Donc : commencez par le vibe pour trouver vite la direction, puis, une fois la décision de vous engager prise, posez-la dans une spécification et développez-la. Les deux ne s'opposent pas — la bonne démarche consiste à les employer pour des phases différentes.
6. Comment l'essayer dès aujourd'hui
Vous pouvez commencer modestement, sans installer le moindre outil dédié.
- Écrivez d'abord une spécification d'une page : pour la fonctionnalité voulue, notez en puces, en Markdown, « objectif, entrées/sorties, critères d'acceptation ».
- Faites lire la spécification à l'IA avant de demander du code : dites-lui « implémente strictement selon cette spécification ; pose-moi des questions sur tout ce qui est ambigu ». Ne vous contentez pas de dire « construis-le ».
- Découpez les tâches en petits morceaux : pas tout d'un coup — implémentez une fonctionnalité, passez en revue, puis la suivante. Consigner la procédure dans des Claude Skills améliore la reproductibilité.
- Gardez la spécification à jour : quand quelque chose change, corrigez la spécification avant le code. Maintenir la spécification comme source de vérité est le cœur du SDD.
💡 Cela aide aussi les débutants : quand vous construisez une application avec l'IA, le simple fait d'écrire d'abord la spécification relève nettement la qualité du résultat. C'est une astuce utilisable même si vous n'êtes pas à l'aise en programmation.
En résumé
Trois points clés sur le développement piloté par la spécification.
- Ce que c'est : écrire la « spécification » avant le code et faire implémenter l'IA en s'appuyant dessus comme source de vérité. La spécification est le document central.
- Pourquoi : parce que cela prévient la « dérive des besoins et la dette technique » du vibe coding dès l'étape de conception et réduit les reprises.
- Quand : un hybride — le vibe pour explorer, le piloté par la spécification pour livrer.
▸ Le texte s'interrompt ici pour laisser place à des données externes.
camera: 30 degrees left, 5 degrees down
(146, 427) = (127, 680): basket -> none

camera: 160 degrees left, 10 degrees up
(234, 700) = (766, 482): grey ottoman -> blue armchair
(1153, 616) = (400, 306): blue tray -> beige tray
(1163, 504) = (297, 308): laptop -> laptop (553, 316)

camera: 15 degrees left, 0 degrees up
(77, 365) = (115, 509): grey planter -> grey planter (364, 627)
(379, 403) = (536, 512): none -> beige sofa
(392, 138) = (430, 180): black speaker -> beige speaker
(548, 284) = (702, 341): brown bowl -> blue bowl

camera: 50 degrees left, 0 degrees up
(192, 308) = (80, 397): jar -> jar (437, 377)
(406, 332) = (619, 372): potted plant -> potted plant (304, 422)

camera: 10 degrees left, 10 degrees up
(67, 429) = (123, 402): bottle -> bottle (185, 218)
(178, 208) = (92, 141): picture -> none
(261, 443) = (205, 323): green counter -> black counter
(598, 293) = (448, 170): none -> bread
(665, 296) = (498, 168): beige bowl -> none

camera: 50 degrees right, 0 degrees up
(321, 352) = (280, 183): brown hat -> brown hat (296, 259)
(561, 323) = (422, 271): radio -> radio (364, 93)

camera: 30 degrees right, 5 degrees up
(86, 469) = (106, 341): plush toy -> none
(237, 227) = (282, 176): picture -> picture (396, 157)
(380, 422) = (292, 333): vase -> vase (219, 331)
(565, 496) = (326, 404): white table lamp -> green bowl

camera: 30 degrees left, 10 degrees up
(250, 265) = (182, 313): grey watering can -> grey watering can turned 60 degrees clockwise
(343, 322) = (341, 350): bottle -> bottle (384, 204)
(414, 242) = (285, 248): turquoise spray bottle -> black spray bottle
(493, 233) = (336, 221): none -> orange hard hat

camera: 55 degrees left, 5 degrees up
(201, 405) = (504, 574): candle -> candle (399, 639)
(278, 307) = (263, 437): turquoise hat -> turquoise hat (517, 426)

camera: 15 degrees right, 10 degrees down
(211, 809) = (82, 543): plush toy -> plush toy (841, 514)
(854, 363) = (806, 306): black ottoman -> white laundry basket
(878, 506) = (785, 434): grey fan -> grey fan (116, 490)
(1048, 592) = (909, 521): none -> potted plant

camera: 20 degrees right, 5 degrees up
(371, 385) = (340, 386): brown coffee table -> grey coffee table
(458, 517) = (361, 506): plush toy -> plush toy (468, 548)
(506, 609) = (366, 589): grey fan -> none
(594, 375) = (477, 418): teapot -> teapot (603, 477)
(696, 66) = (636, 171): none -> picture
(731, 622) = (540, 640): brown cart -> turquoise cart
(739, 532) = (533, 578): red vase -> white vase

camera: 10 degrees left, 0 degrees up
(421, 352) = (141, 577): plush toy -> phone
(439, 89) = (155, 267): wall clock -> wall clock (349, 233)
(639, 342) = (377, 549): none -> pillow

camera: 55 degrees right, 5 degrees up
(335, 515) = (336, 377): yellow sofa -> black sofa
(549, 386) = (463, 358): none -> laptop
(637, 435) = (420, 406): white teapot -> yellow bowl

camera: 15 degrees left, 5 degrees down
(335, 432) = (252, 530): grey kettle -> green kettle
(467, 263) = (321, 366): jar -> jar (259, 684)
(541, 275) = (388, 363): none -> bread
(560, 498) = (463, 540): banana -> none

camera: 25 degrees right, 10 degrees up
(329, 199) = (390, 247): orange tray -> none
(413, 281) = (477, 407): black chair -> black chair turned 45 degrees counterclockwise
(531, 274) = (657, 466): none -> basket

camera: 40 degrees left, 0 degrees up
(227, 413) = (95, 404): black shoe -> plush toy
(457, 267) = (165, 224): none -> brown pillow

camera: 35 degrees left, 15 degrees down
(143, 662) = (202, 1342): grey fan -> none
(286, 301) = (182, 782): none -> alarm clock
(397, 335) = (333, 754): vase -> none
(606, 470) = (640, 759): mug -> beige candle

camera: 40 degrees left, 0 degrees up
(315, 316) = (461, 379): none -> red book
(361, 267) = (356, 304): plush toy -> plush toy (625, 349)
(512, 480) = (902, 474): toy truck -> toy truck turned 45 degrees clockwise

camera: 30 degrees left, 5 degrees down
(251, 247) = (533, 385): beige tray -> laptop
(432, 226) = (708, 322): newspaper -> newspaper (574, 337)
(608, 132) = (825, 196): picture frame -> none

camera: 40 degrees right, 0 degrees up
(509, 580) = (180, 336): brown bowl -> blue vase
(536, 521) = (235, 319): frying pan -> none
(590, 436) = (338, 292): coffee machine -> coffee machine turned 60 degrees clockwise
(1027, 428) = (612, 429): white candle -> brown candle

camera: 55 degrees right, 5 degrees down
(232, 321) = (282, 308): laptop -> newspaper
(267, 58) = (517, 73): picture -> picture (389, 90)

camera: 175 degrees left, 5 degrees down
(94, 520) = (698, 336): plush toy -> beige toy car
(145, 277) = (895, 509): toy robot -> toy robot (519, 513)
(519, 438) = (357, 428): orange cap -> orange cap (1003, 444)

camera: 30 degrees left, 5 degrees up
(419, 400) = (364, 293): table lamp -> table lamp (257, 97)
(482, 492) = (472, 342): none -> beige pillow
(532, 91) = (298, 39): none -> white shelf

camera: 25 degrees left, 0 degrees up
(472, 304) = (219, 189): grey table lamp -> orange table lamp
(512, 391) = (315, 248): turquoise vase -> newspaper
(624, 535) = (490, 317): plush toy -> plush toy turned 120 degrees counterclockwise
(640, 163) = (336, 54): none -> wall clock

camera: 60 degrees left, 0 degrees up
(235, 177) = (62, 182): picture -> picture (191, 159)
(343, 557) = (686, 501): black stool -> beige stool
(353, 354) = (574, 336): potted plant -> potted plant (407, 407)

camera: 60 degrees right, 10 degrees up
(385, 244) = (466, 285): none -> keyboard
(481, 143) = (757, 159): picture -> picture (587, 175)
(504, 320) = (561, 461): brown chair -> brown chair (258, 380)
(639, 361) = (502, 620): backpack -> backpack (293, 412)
La revue humaine est obligatoire.
Commencez par « écrire une spécification d'une page avant de construire ». À l'ère de l'IA, ceux qui montent ne sont pas ceux qui écrivent le code le plus vite, mais ceux qui savent définir précisément quoi construire. Lisez le vibe coding et l'ingénierie du contexte en complément pour avoir une vision d'ensemble du développement assisté par l'IA.
FAQ
Q. Un débutant en programmation peut-il faire du développement piloté par la spécification ?
R. Oui — c'est sans doute le plus efficace pour les débutants. Le simple fait d'organiser « quoi construire » avec des mots avant tout code stabilise la sortie de l'IA et en relève la qualité. Vous pouvez démarrer à partir de notes en Markdown, sans aucun outil dédié.
Q. Le vibe coding est-il désormais dépassé ?
R. Non. Pour l'exploration et le prototypage, le vibe coding reste le plus rapide. Ce n'est pas l'ancien contre le nouveau — les employer par phase est la norme en 2026 : le vibe pour explorer, le piloté par la spécification au moment de passer en production.
Q. À quel point la spécification doit-elle être détaillée ?
R. La règle est d'en mettre assez pour transmettre « objectif, entrées/sorties, critères d'acceptation ». Trop fine, elle devient rigide ; trop vague, l'IA devine. Comme pour les six parties d'un bon prompt, visez le juste milieu : précis mais souple.
Q. Le SDD rend-il la revue de code inutile ?
R. Non. La revue humaine reste obligatoire avec le développement piloté par la spécification. Le SDD est un mécanisme pour orienter l'IA dans la bonne direction, pas un outil pour sauter les vérifications. Vous ne livrez en toute sécurité que lorsqu'une personne passe en revue à la fois la spécification et l'implémentation.